EXERCISE REQUIREMENTS: For this exercise, return only the lines in the records below from the one holding "Safety Datasheet" through the one holding "Human health hazards: No specific hazard.", including both, exactly as they appear and without pictures.

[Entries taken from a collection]
☆ ☆ ☆ ☆

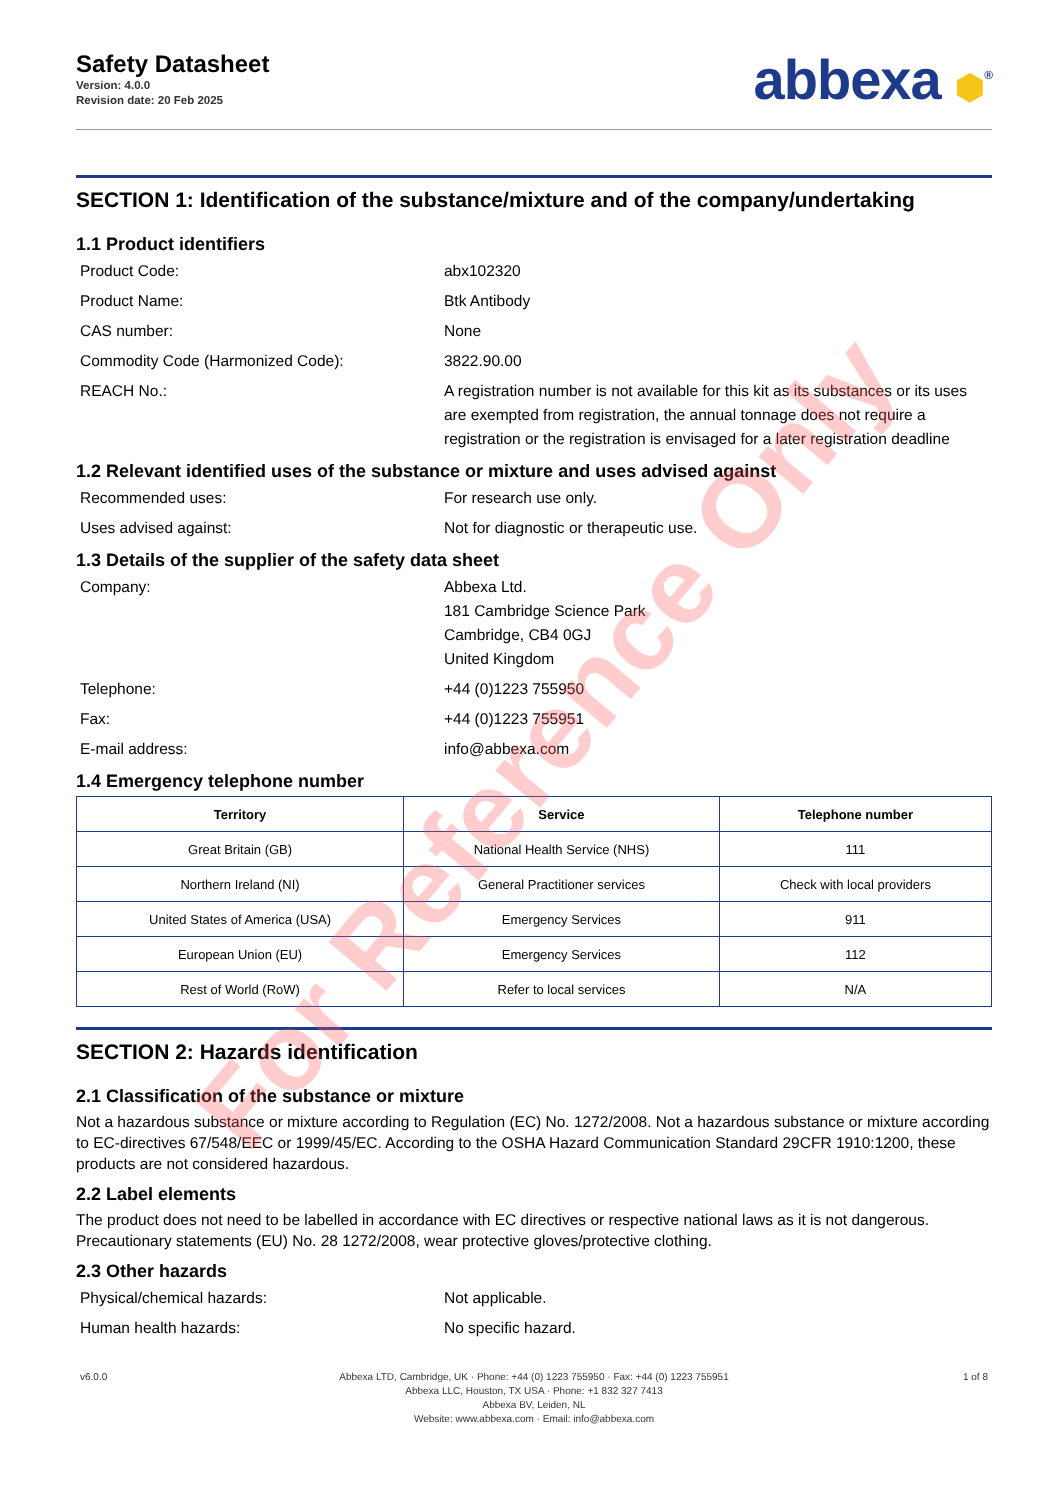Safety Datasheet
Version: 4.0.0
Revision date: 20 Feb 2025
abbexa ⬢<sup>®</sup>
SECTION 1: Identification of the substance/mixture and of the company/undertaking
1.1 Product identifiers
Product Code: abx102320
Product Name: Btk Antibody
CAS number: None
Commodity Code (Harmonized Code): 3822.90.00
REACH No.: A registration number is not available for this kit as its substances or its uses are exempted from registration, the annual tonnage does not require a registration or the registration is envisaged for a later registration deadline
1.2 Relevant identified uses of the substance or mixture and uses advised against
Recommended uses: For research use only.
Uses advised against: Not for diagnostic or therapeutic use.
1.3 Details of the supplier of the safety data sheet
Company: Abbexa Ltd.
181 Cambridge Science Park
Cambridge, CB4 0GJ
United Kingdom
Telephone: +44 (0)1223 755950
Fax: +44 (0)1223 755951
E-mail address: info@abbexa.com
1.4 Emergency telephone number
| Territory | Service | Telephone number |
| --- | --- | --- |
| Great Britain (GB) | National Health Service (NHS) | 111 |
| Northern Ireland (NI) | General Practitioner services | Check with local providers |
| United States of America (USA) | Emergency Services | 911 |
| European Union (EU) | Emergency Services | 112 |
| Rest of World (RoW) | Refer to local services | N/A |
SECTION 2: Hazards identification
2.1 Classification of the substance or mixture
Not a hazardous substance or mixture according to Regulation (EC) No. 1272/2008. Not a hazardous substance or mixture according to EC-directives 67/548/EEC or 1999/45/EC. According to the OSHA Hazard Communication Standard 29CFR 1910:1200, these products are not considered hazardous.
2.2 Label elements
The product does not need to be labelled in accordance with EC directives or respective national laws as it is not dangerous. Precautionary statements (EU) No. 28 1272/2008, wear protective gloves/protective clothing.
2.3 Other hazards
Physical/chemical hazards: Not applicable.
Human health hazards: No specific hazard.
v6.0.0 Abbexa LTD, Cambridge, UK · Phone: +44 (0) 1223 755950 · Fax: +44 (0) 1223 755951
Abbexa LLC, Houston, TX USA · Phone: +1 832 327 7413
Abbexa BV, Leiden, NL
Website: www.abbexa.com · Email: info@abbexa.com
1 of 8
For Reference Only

☆ ☆ ☆ ☆

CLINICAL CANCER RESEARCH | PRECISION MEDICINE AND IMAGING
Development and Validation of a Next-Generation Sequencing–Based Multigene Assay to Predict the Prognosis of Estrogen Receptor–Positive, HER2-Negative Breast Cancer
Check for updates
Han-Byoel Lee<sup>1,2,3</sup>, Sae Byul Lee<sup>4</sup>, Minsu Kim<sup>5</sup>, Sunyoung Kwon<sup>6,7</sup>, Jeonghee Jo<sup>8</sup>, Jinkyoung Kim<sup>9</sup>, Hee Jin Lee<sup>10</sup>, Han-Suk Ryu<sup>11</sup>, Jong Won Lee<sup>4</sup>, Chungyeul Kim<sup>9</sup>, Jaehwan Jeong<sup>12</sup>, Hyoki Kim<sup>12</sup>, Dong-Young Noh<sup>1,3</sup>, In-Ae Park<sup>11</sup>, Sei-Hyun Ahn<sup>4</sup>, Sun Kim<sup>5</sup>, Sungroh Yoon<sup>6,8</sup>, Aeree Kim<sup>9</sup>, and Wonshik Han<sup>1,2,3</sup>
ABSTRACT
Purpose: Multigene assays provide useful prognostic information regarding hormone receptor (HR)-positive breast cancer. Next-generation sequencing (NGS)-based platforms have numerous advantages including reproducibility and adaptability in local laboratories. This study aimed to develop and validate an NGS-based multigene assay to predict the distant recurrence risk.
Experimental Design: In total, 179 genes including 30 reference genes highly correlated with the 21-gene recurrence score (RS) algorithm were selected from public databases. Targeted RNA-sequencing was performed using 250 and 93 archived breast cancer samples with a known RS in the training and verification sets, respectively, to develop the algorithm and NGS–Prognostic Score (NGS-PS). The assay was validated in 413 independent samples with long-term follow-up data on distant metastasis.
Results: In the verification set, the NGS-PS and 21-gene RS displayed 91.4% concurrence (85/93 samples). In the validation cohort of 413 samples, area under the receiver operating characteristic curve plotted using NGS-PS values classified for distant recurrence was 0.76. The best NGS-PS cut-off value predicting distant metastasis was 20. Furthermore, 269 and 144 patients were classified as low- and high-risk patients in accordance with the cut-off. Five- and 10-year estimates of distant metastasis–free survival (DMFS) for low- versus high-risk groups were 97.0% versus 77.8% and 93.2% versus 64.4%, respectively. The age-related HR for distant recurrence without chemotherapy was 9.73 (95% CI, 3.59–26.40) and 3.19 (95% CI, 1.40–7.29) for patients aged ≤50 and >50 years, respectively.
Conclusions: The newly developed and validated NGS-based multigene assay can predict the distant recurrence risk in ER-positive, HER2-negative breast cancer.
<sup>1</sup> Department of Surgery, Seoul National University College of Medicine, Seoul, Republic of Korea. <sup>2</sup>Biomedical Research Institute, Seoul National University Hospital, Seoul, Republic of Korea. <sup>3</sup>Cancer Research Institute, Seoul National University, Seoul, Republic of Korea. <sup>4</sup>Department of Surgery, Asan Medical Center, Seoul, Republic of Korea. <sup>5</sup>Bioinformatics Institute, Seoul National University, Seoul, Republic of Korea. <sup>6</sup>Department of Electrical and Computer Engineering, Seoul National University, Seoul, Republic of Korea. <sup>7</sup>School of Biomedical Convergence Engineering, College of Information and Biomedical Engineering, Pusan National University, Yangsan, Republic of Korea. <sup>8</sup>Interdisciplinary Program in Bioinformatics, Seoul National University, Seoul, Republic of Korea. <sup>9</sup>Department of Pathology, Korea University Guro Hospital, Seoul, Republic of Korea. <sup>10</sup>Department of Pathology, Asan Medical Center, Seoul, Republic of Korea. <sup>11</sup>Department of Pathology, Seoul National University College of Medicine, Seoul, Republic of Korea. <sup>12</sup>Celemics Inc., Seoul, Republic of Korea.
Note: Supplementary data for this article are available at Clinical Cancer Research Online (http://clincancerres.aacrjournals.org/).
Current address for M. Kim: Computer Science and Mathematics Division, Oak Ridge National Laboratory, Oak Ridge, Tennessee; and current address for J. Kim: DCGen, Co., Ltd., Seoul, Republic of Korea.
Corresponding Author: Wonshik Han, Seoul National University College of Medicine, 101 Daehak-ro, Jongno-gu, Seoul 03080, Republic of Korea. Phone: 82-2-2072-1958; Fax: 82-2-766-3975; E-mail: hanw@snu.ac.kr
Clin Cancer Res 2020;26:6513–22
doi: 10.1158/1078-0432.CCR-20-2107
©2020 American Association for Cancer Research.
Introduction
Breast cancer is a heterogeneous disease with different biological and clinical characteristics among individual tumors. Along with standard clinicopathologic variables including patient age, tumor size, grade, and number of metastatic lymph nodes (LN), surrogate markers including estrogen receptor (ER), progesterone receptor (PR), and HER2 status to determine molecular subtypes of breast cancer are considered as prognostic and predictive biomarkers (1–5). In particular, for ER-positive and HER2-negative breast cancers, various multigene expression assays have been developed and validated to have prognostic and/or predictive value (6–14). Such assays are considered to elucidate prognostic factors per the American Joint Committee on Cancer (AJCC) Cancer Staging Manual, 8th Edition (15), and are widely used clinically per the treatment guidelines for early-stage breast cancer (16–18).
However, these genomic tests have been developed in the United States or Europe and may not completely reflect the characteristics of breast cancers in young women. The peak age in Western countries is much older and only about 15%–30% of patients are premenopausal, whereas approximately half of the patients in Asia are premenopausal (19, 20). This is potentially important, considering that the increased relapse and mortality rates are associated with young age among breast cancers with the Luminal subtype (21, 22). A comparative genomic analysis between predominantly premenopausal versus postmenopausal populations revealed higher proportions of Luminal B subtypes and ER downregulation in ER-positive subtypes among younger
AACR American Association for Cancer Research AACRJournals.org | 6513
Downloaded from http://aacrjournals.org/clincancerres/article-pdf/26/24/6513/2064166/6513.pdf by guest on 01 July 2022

☆ ☆ ☆ ☆

RESPONSE AREA:
Safety Datasheet
Version: 4.0.0
Revision date: 20 Feb 2025
abbexa ⬢<sup>®</sup>
SECTION 1: Identification of the substance/mixture and of the company/undertaking
1.1 Product identifiers
Product Code: abx102320
Product Name: Btk Antibody
CAS number: None
Commodity Code (Harmonized Code): 3822.90.00
REACH No.: A registration number is not available for this kit as its substances or its uses are exempted from registration, the annual tonnage does not require a registration or the registration is envisaged for a later registration deadline
1.2 Relevant identified uses of the substance or mixture and uses advised against
Recommended uses: For research use only.
Uses advised against: Not for diagnostic or therapeutic use.
1.3 Details of the supplier of the safety data sheet
Company: Abbexa Ltd.
181 Cambridge Science Park
Cambridge, CB4 0GJ
United Kingdom
Telephone: +44 (0)1223 755950
Fax: +44 (0)1223 755951
E-mail address: info@abbexa.com
1.4 Emergency telephone number
| Territory | Service | Telephone number |
| --- | --- | --- |
| Great Britain (GB) | National Health Service (NHS) | 111 |
| Northern Ireland (NI) | General Practitioner services | Check with local providers |
| United States of America (USA) | Emergency Services | 911 |
| European Union (EU) | Emergency Services | 112 |
| Rest of World (RoW) | Refer to local services | N/A |
SECTION 2: Hazards identification
2.1 Classification of the substance or mixture
Not a hazardous substance or mixture according to Regulation (EC) No. 1272/2008. Not a hazardous substance or mixture according to EC-directives 67/548/EEC or 1999/45/EC. According to the OSHA Hazard Communication Standard 29CFR 1910:1200, these products are not considered hazardous.
2.2 Label elements
The product does not need to be labelled in accordance with EC directives or respective national laws as it is not dangerous. Precautionary statements (EU) No. 28 1272/2008, wear protective gloves/protective clothing.
2.3 Other hazards
Physical/chemical hazards: Not applicable.
Human health hazards: No specific hazard.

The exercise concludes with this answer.